Real beer aficionados wouldn't touch it with a 10-foot pole. Nobody with good taste genuinely likes light beer to the point that they'd go out of their way to keep it stocked at all times. The people who are regular light beer customers are probably the same folks who order steak well done, spoil movie endings and fart in elevators as soon as they exit -- they ruin everything with their tasteless ways.

3) It's a Poor Alternative to a Poor Alternative

All light beer is a watery, crappier version of an already crappy beer. Miller Light, Bud Lite and Coors Light are calorically scant versions of Miller, Bud and Coors, which are hardly the creme de la creme when it comes to brewskies. There's a reason why Guinness Light flopped as soon as it debuted in 1979 -- it's because Guinness is delicious on its own, and it's sacrilegious to water down perfection.

4) The Commercials Are Enraging

Right now there's a Bud Lite commercial that keeps airing based on their "too strong," "too light" and "just right" tagline. In this particular piece, a woman at a bistro cafe keeps trying to get the waiter's attention while she and her girlfriends are drinking bottles of Bud Lite. First of all, what the hell? Secondly, no. When have you ever seen a group of young, moderately attractive females out on a lunch date at a decent restaurant sucking down Bud Lite as if they're the deep south version of the Sex and the City girls? All light beer commercials seem to waft an air of sophistication out through the TV and into your cerebrum. They should just give up and appeal to their true demographic with commercials that say "Light Beer: Drink 4 cases and shoot at shit while wearing an armor of empty 24-pack boxes."

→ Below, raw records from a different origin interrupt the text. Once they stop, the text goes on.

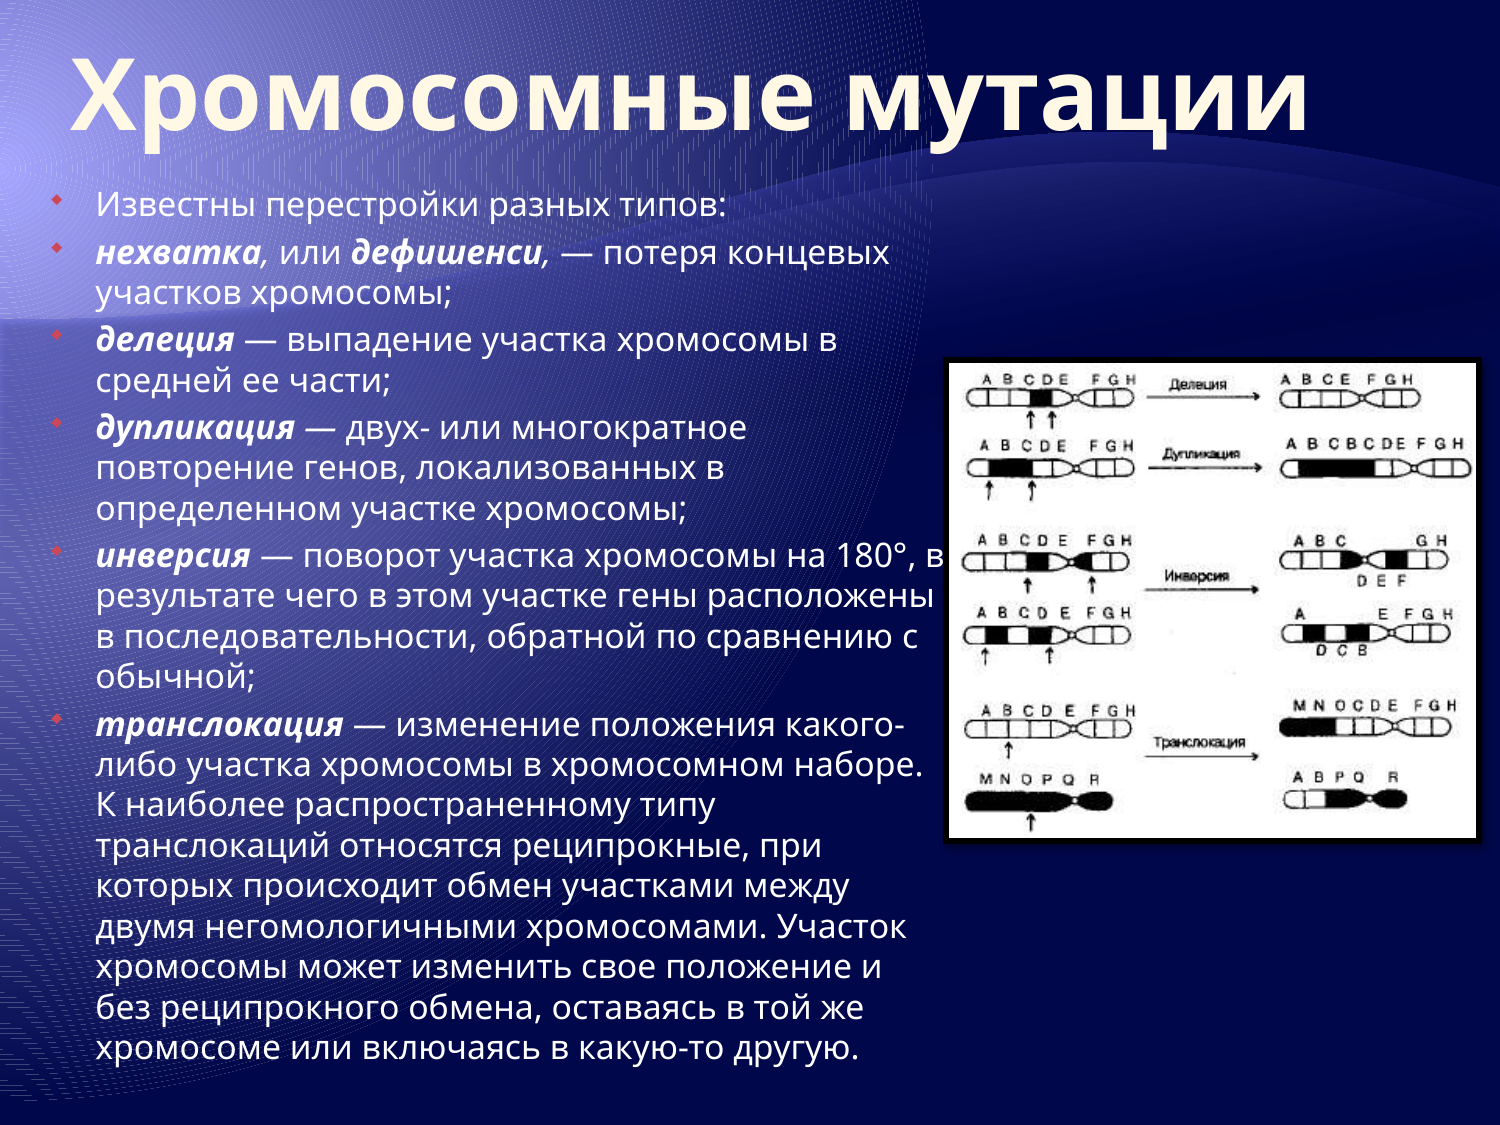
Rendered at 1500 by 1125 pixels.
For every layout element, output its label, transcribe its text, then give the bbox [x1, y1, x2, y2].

picture [948, 363, 1476, 839]
title Хромосомные мутации [70, 0, 1421, 153]
list Известны перестройки разных типов: нехватка, или дефишенси, — потеря концевых участков хромосомы; делеция — выпадение участка хромосомы в средней ее части; дупликация — двух- или многократное повторение генов, локализованных в определенном участке хромосомы; инверсия — поворот участка хромосомы на 180°, в результате чего в этом участке гены расположены в последовательности, обратной по сравнению с обычной; транслокация — изменение положения какого-либо участка хромосомы в хромосомном наборе. К наиболее распространенному типу транслокаций относятся реципрокные, при которых происходит обмен участками между двумя негомологичными хромосомами. Участок хромосомы может изменить свое положение и без реципрокного обмена, оставаясь в той же хромосоме или включаясь в какую-то другую. [35, 175, 961, 1102]
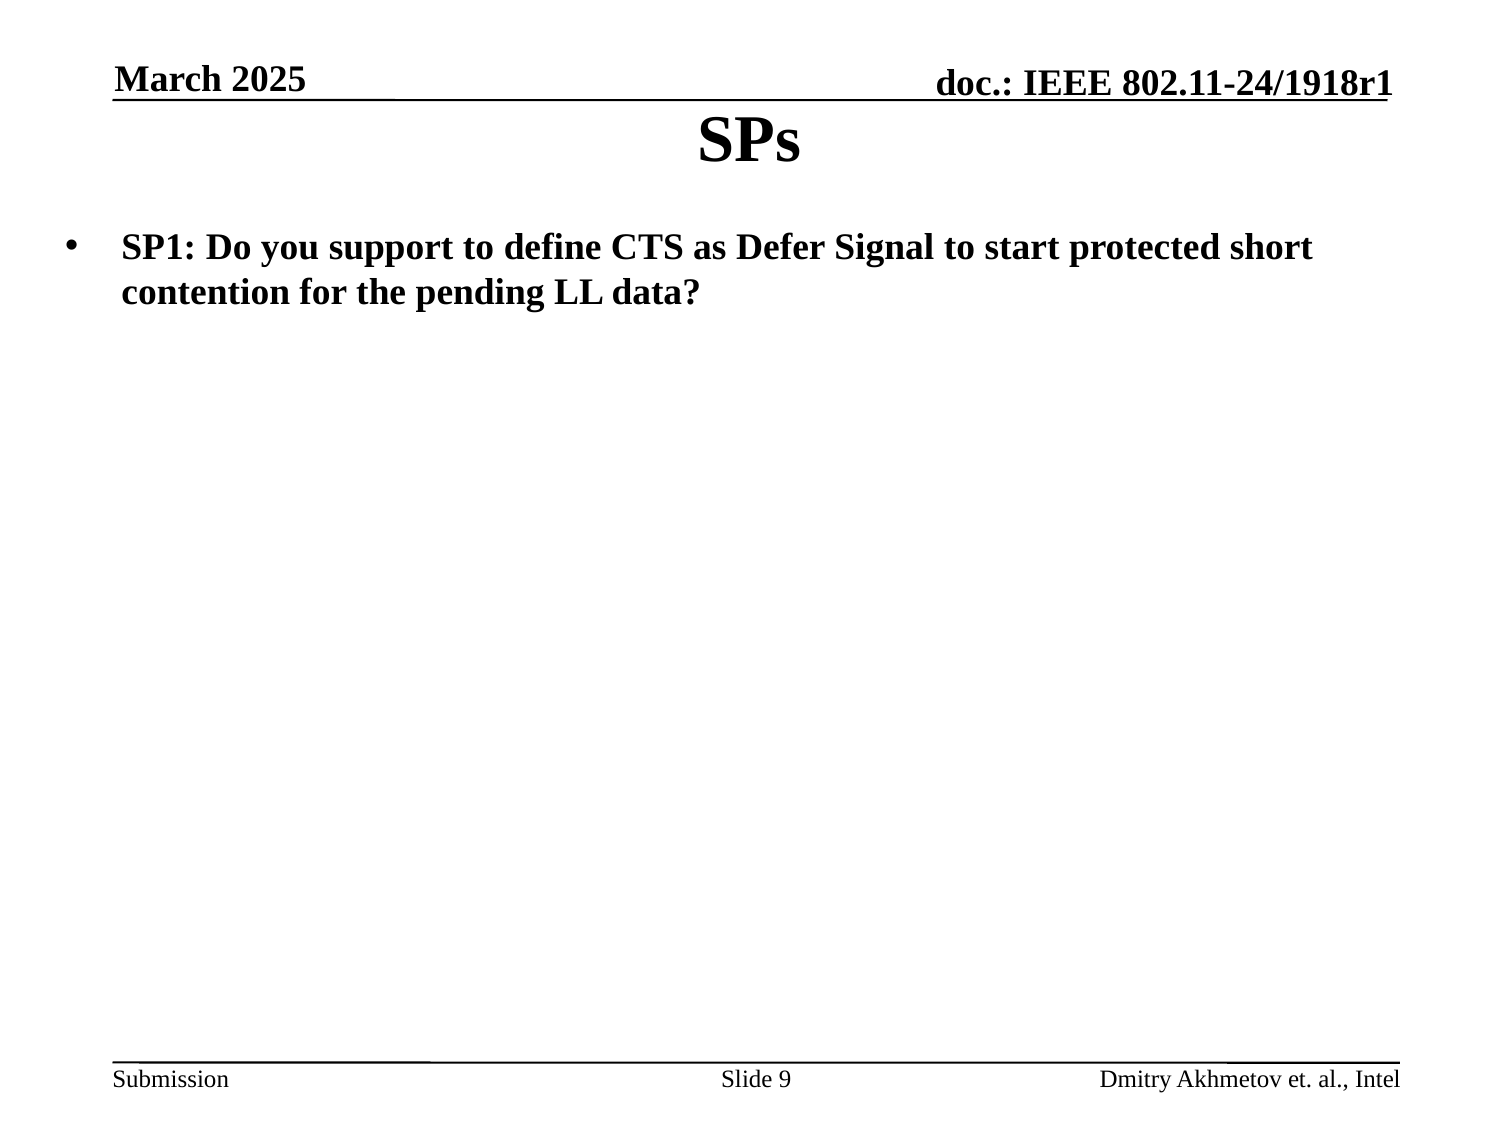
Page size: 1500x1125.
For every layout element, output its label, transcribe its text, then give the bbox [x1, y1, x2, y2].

footer Dmitry Akhmetov et. al., Intel [878, 1061, 1402, 1093]
list SP1: Do you support to define CTS as Defer Signal to start protected short contention for the pending LL data? [49, 156, 1463, 1051]
title SPs [112, 112, 1388, 156]
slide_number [114, 54, 423, 100]
slide_number Slide 9 [712, 1061, 800, 1123]
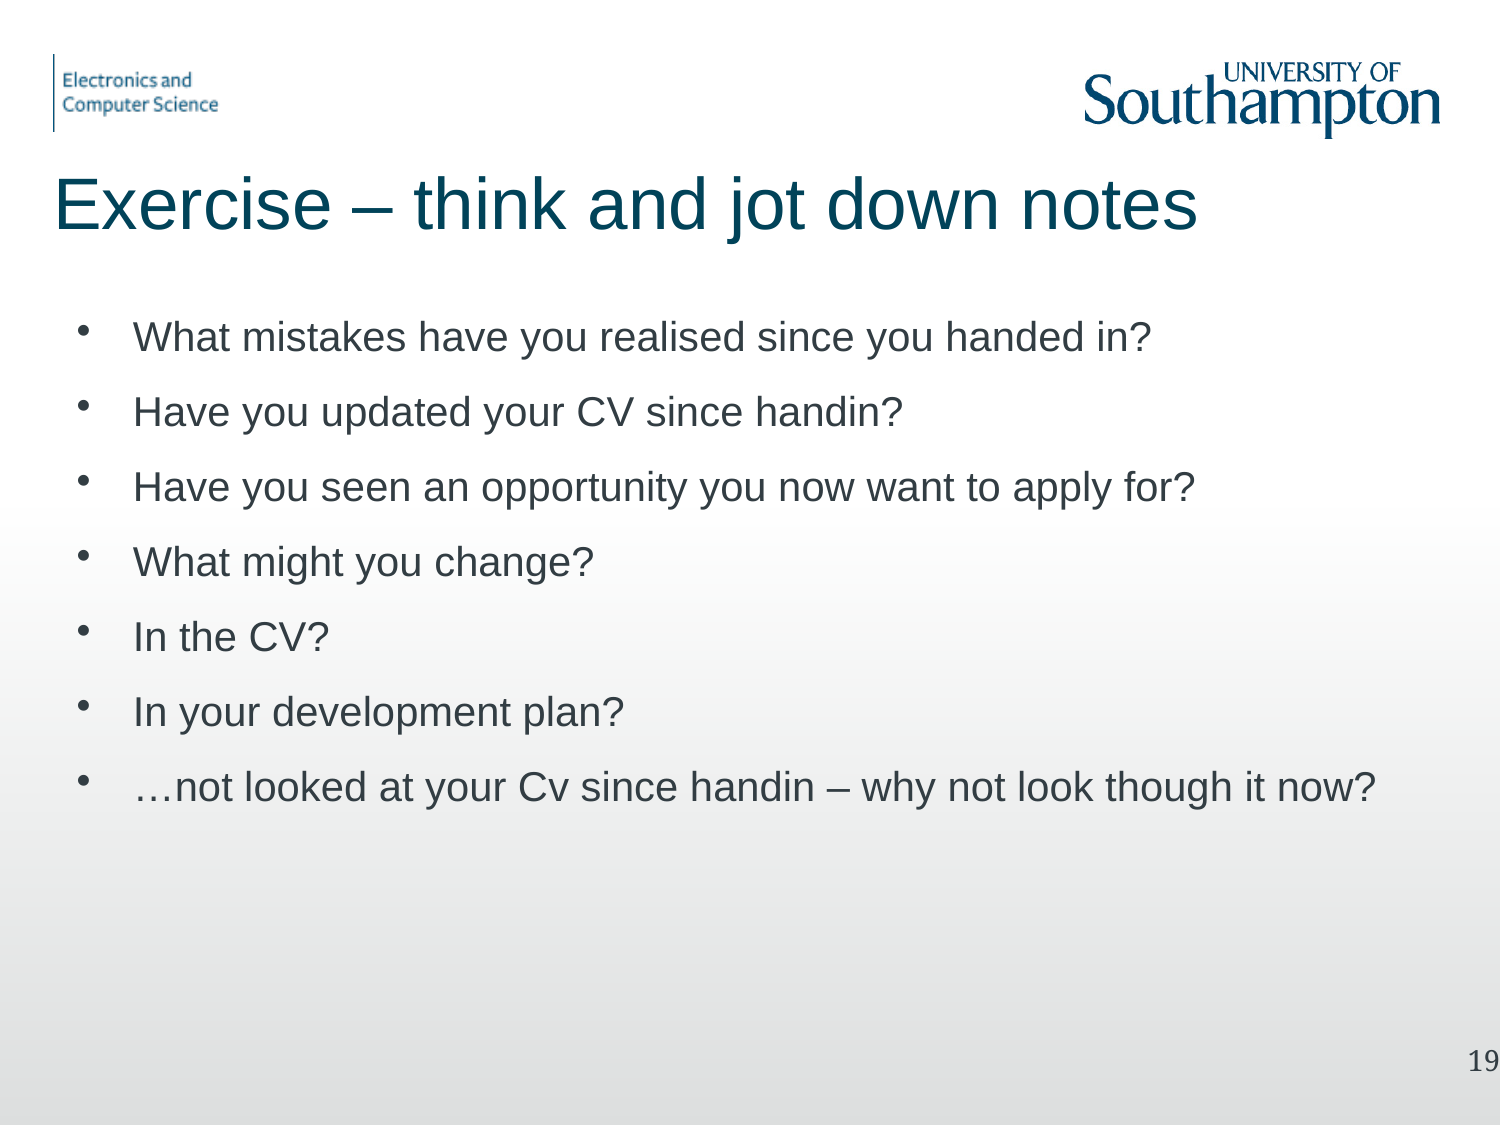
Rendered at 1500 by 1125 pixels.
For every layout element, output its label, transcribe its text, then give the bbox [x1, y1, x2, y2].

title Exercise – think and jot down notes [53, 148, 1447, 256]
list What mistakes have you realised since you handed in? Have you updated your CV since handin? Have you seen an opportunity you now want to apply for? What might you change? In the CV? In your development plan? …not looked at your Cv since handin – why not look though it now? [76, 302, 1412, 1024]
slide_number 19 [1187, 1034, 1500, 1110]
picture [1085, 62, 1440, 139]
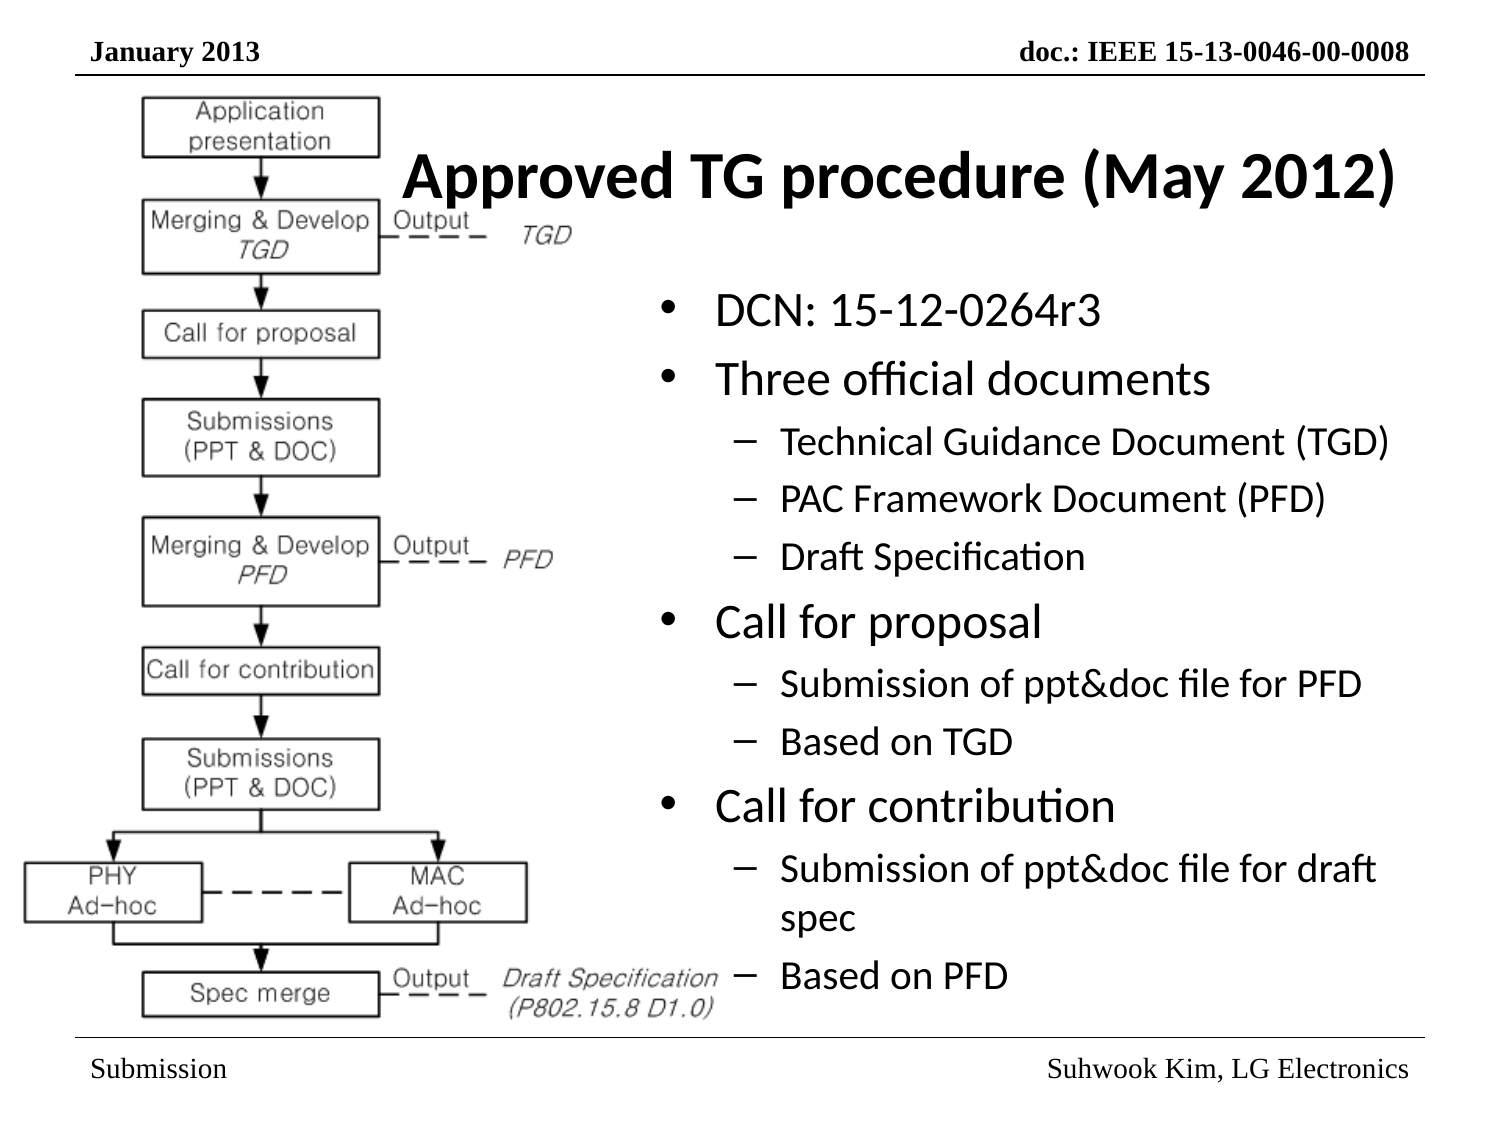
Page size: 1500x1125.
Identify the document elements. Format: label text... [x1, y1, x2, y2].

5) Beer is SUPPOSED to be Enjoyed

Different types of beer exist to suit many different palates, whether you like something dark and chocolatey or summery and citrusy. Whatever your preference, you tend to enjoy what tastes good. If you like a particular beer and want to enjoy it, just drink the damn thing and eat the calorie count. If you have a craving for a milkshake, you don't say "Ooh, I really want a milkshake, but I'll substitute water for the milk and frozen cottage cheese for the ice cream and blend that atrocity together so I can drink a few of them without feeling guilty-wilty about the extra calories." No, of course not. That would make you exceptionally wimpy. You order a milkshake with sprinkles, whipped cream, a cherry on top and a half-tin refill and you suck that bad boy down like a champ. The same goes for beer -- screw the calorie consideration. If it tastes good and you like it, just order and enjoy it, god damnit.